I had been seeing a lot about these glasses on social media, so at the start of online learning, I bought a pair of highly-reviewed blue light glasses on Amazon to see what the hype was all about. The ones I bought came with two pairs of glasses, a small blue light generator, and a tester card to test the light on and see how the glasses work. When I initially put the glasses on, I noticed that they had a sort of yellow tint. There didn’t seem to be any other difference as to how my computer screen looked, but I did think that they seemed to be fairly high quality, especially for the low price that they were. I was also impressed with how little light got through the lenses when I tested it with the card. 

After wearing the glasses for a longer period of time, I got used to the yellow tint and eventually didn’t even notice it. My eyes were slightly less tired and irritated than they normally were after a long day of Zoom meetings, but the difference wasn’t as big as I assumed it would be. The glasses were still very comfortable and felt durable, despite how cheap they were. As a contact lens wearer, I really liked that I could wear these glasses at the same time as my contacts, and still be able to see while also protecting my eyes from harmful blue light rays. One downside to these specific glasses is that they cannot be easily worn at the same time as other prescription glasses, but fortunately many other blue light glasses can also be bought with a prescription.

Overall, I would rate these blue light glasses an eight out of ten.

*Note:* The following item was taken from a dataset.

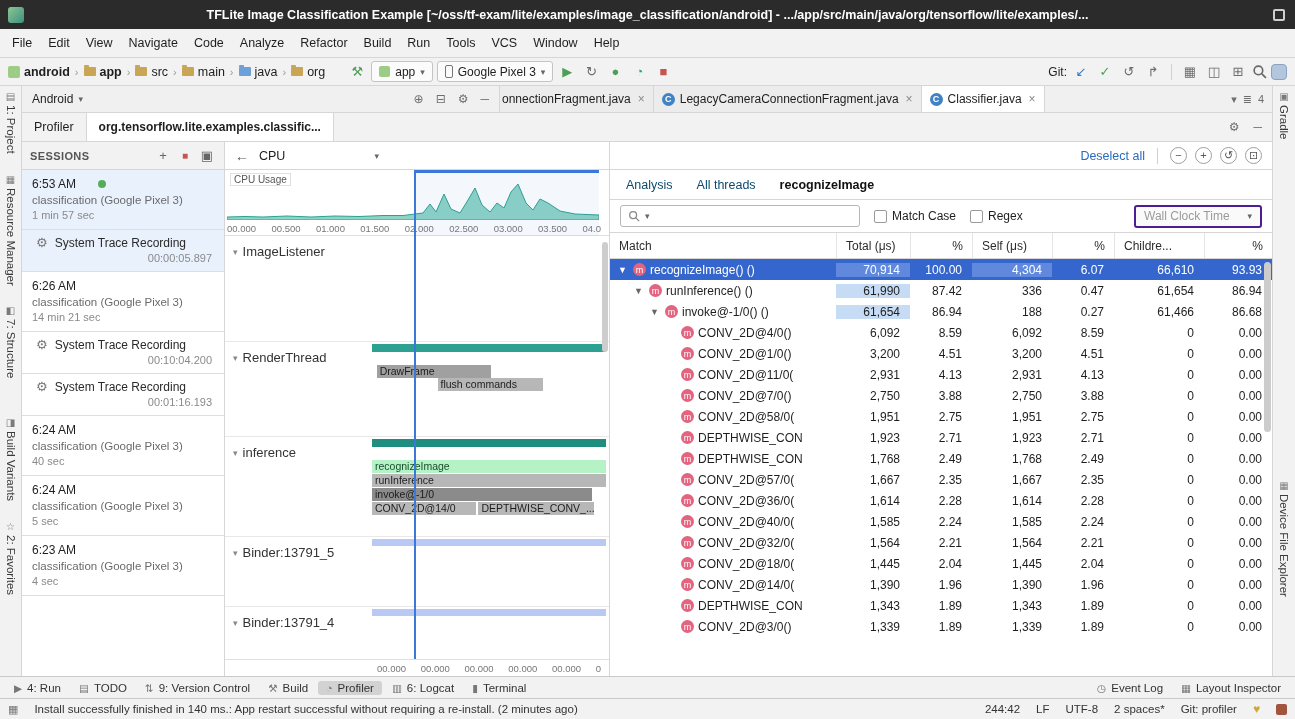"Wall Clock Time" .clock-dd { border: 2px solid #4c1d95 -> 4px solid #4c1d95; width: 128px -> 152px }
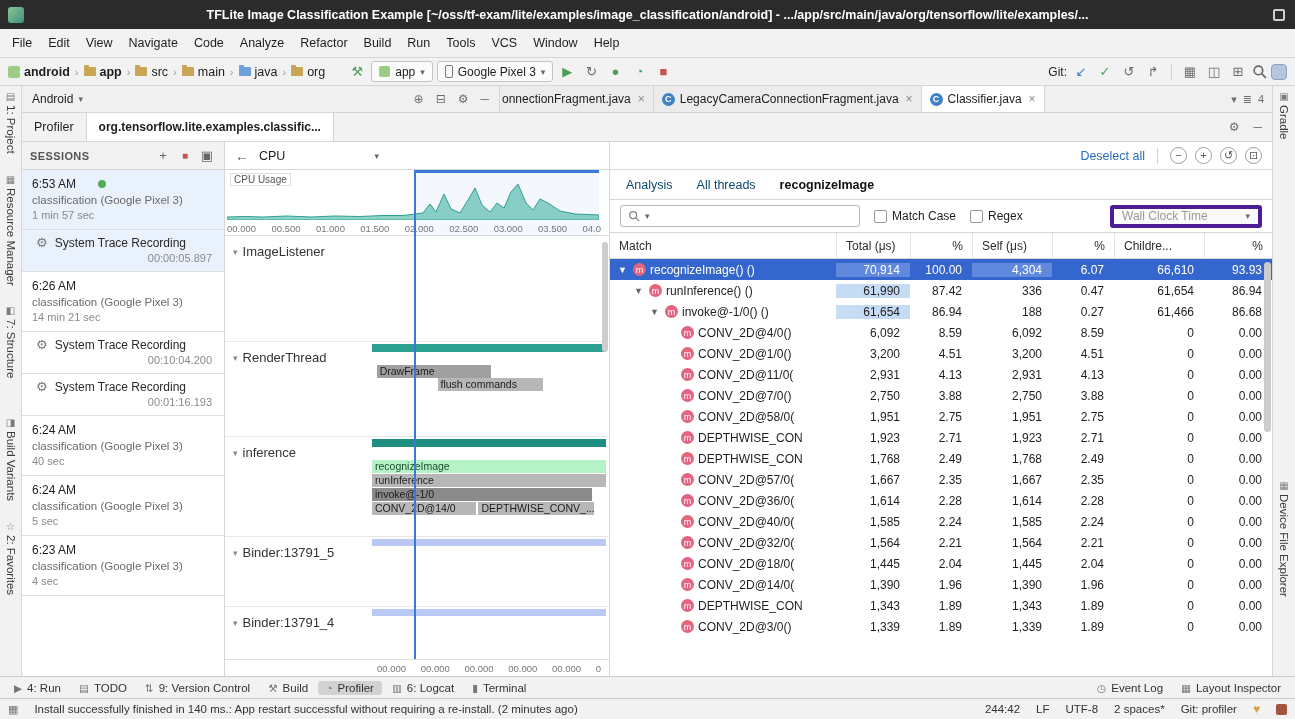"00:00:05.897" .rec-dur { text-align: right -> left }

They are a good option for someone who is spending a lot of time in front of screens, but doesn’t feel the need to pay a lot of money to protect their eyes. I would give them a seven out of ten on effectiveness because I didn’t see a huge change in my vision or eye health after using them. However, I did try to wear them if I was on my phone at night, and that did make it feel easier to fall asleep. Lastly, I would rate them a nine out of ten on both comfort and durability. I was impressed with how they felt and how sturdy they were throughout all my Zoom meetings, especially because I wasn’t expecting a lot from these areas, as they were so cheap. 

Despite my positive experience with these glasses, it is important to remember that they are not a solution to the negative effects of blue light on the eyes and body. The only way to truly keep yourself safe from overexposure to these rays is to reduce the amount of time spent looking at screens, especially at night. I would recommend blue light glasses to people who have to spend large amounts of time looking at screens, perhaps for online school, and want a cheap way to help protect their eye health.